* START *
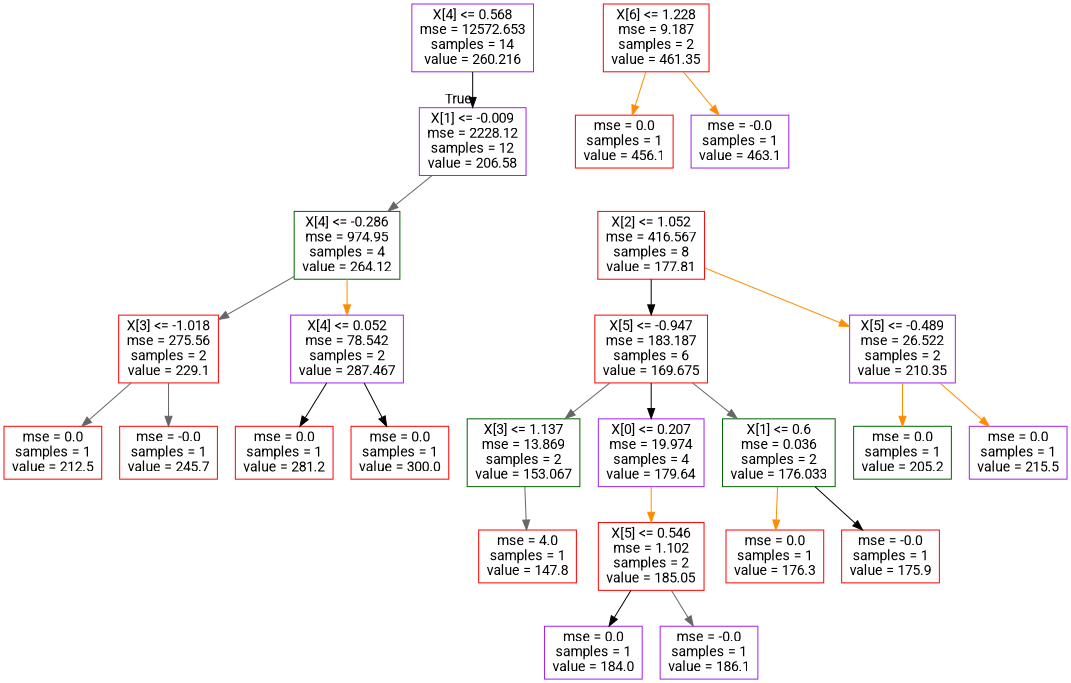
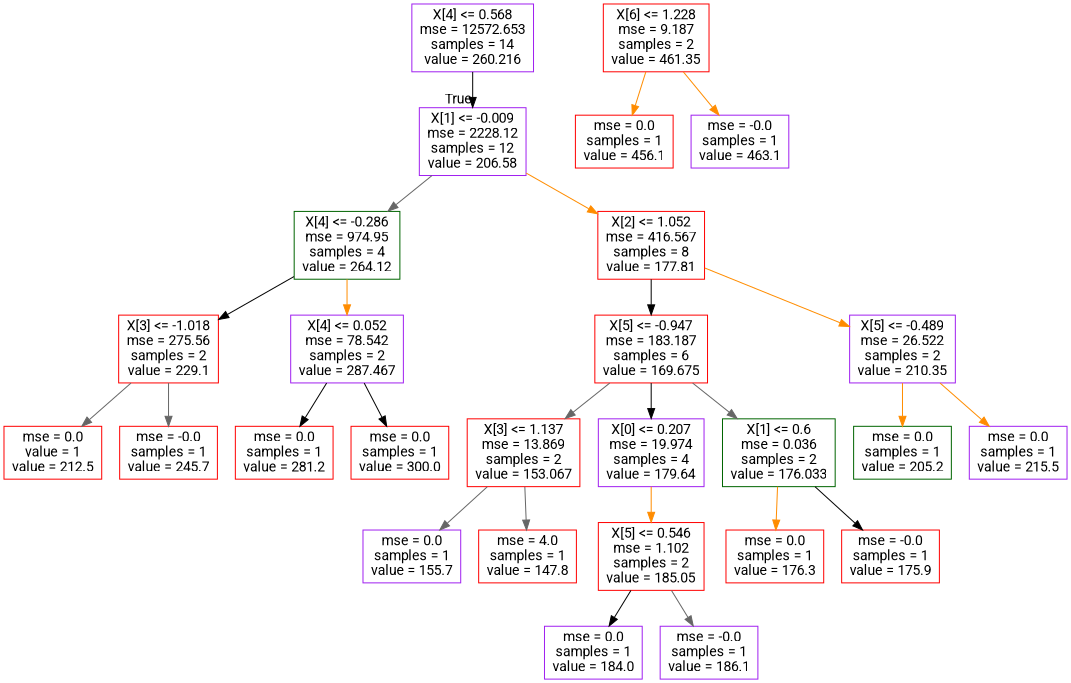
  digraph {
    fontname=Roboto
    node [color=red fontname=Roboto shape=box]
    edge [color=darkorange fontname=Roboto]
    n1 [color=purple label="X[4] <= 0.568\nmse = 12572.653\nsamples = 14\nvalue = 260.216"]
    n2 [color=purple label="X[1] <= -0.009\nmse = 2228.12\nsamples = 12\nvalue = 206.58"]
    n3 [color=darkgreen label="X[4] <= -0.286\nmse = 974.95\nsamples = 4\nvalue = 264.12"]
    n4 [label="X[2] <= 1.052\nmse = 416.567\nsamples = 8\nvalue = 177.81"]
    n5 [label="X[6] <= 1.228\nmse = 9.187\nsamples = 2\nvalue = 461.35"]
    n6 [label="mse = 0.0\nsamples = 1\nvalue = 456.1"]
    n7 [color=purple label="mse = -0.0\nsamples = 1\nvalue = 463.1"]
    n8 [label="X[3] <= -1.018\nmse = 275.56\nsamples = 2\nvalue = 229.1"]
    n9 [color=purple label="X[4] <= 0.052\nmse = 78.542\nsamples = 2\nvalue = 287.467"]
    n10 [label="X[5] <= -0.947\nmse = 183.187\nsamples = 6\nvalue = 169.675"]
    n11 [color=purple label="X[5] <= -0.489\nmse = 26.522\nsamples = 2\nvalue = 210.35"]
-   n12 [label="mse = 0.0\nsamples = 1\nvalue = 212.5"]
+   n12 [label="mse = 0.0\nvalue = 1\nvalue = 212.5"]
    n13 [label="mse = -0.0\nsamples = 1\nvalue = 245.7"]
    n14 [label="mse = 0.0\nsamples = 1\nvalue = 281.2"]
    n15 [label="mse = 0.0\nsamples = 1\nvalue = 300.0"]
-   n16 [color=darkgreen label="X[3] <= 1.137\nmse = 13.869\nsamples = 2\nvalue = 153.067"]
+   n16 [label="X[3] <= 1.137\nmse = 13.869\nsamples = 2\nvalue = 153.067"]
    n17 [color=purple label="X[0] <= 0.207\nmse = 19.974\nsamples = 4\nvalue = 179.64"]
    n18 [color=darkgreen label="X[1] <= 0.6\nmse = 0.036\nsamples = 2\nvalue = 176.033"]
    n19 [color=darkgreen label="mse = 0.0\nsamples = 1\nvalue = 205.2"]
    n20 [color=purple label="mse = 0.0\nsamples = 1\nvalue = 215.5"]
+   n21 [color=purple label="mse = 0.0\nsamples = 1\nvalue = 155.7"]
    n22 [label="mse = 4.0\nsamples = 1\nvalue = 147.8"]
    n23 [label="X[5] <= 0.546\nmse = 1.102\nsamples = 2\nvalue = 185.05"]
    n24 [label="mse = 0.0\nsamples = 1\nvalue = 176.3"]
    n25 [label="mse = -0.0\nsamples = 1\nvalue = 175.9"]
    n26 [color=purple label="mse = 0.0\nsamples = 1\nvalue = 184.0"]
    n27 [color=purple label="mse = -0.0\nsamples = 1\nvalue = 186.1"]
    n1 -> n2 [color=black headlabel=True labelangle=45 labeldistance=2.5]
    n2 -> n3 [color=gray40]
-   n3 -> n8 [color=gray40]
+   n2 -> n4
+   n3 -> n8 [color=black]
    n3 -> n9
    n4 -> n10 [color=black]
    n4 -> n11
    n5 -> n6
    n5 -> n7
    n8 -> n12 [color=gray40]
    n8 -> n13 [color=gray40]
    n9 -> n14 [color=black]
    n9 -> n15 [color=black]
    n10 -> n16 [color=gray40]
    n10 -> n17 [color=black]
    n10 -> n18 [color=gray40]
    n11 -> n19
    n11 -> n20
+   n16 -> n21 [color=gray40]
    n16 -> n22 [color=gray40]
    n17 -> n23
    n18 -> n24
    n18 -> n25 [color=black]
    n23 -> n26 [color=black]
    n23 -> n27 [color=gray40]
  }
* END *
* START *
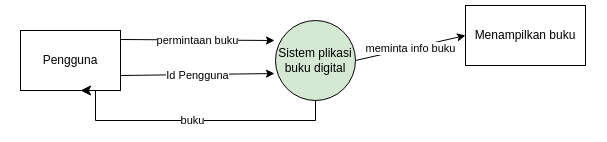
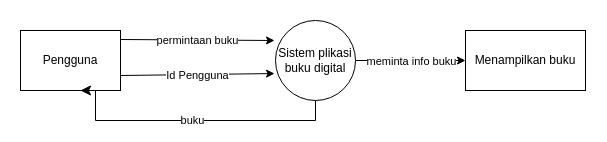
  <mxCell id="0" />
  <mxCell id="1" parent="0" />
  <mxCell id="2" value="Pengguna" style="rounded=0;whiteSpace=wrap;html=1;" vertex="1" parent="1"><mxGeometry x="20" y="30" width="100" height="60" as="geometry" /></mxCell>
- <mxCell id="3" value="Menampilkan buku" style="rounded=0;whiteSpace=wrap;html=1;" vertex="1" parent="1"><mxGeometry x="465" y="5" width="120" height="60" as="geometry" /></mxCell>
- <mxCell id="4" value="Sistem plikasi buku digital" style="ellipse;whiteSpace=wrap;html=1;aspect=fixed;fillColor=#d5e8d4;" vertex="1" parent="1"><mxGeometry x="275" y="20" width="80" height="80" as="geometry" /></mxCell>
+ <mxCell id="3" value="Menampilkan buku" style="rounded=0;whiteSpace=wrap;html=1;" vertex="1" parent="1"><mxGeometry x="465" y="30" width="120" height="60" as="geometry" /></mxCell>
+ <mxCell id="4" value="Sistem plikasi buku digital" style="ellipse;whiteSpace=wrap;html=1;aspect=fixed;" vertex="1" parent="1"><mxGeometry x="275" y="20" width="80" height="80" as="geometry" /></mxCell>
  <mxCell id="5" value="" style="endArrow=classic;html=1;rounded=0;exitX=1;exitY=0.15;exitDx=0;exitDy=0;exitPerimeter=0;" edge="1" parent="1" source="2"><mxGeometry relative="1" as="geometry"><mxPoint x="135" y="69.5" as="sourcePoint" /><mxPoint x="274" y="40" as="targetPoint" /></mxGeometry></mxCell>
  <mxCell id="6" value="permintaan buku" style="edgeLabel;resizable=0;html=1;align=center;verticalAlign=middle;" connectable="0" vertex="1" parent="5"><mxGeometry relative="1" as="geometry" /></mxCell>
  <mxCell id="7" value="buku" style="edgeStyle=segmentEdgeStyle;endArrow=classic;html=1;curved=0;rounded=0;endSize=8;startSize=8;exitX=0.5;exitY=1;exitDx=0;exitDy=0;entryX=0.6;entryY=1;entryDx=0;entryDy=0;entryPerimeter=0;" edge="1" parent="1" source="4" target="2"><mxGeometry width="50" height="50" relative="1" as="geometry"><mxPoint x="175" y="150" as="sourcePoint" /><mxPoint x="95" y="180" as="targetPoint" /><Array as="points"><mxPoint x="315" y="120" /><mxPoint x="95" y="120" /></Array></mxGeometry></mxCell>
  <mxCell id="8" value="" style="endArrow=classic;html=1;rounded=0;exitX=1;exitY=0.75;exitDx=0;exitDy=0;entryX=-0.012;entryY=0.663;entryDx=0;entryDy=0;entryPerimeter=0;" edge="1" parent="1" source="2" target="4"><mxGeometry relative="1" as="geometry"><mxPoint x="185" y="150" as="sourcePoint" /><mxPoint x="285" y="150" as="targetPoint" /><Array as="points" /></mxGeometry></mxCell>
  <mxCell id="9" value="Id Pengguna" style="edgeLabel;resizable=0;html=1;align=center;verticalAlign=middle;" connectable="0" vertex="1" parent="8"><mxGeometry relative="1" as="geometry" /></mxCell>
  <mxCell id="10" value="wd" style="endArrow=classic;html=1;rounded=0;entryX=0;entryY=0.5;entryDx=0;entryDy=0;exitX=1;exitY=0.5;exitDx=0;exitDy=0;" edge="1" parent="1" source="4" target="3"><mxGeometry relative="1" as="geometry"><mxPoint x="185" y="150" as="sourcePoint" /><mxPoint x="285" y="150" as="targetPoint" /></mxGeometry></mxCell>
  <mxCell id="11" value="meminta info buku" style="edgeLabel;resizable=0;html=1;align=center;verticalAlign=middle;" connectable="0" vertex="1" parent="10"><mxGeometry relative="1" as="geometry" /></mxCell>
* END *
▶ **Instructions for the task**
Collect every line of the records that contains the string "exitDx", and copy each such line in full.

▶ **Solution to this task**
  <mxCell id="5" value="" style="endArrow=classic;html=1;rounded=0;exitX=1;exitY=0.15;exitDx=0;exitDy=0;exitPerimeter=0;" edge="1" parent="1" source="2"><mxGeometry relative="1" as="geometry"><mxPoint x="135" y="69.5" as="sourcePoint" /><mxPoint x="274" y="40" as="targetPoint" /></mxGeometry></mxCell>
  <mxCell id="7" value="buku" style="edgeStyle=segmentEdgeStyle;endArrow=classic;html=1;curved=0;rounded=0;endSize=8;startSize=8;exitX=0.5;exitY=1;exitDx=0;exitDy=0;entryX=0.6;entryY=1;entryDx=0;entryDy=0;entryPerimeter=0;" edge="1" parent="1" source="4" target="2"><mxGeometry width="50" height="50" relative="1" as="geometry"><mxPoint x="175" y="150" as="sourcePoint" /><mxPoint x="95" y="180" as="targetPoint" /><Array as="points"><mxPoint x="315" y="120" /><mxPoint x="95" y="120" /></Array></mxGeometry></mxCell>
  <mxCell id="8" value="" style="endArrow=classic;html=1;rounded=0;exitX=1;exitY=0.75;exitDx=0;exitDy=0;entryX=-0.012;entryY=0.663;entryDx=0;entryDy=0;entryPerimeter=0;" edge="1" parent="1" source="2" target="4"><mxGeometry relative="1" as="geometry"><mxPoint x="185" y="150" as="sourcePoint" /><mxPoint x="285" y="150" as="targetPoint" /><Array as="points" /></mxGeometry></mxCell>
  <mxCell id="10" value="wd" style="endArrow=classic;html=1;rounded=0;entryX=0;entryY=0.5;entryDx=0;entryDy=0;exitX=1;exitY=0.5;exitDx=0;exitDy=0;" edge="1" parent="1" source="4" target="3"><mxGeometry relative="1" as="geometry"><mxPoint x="185" y="150" as="sourcePoint" /><mxPoint x="285" y="150" as="targetPoint" /></mxGeometry></mxCell>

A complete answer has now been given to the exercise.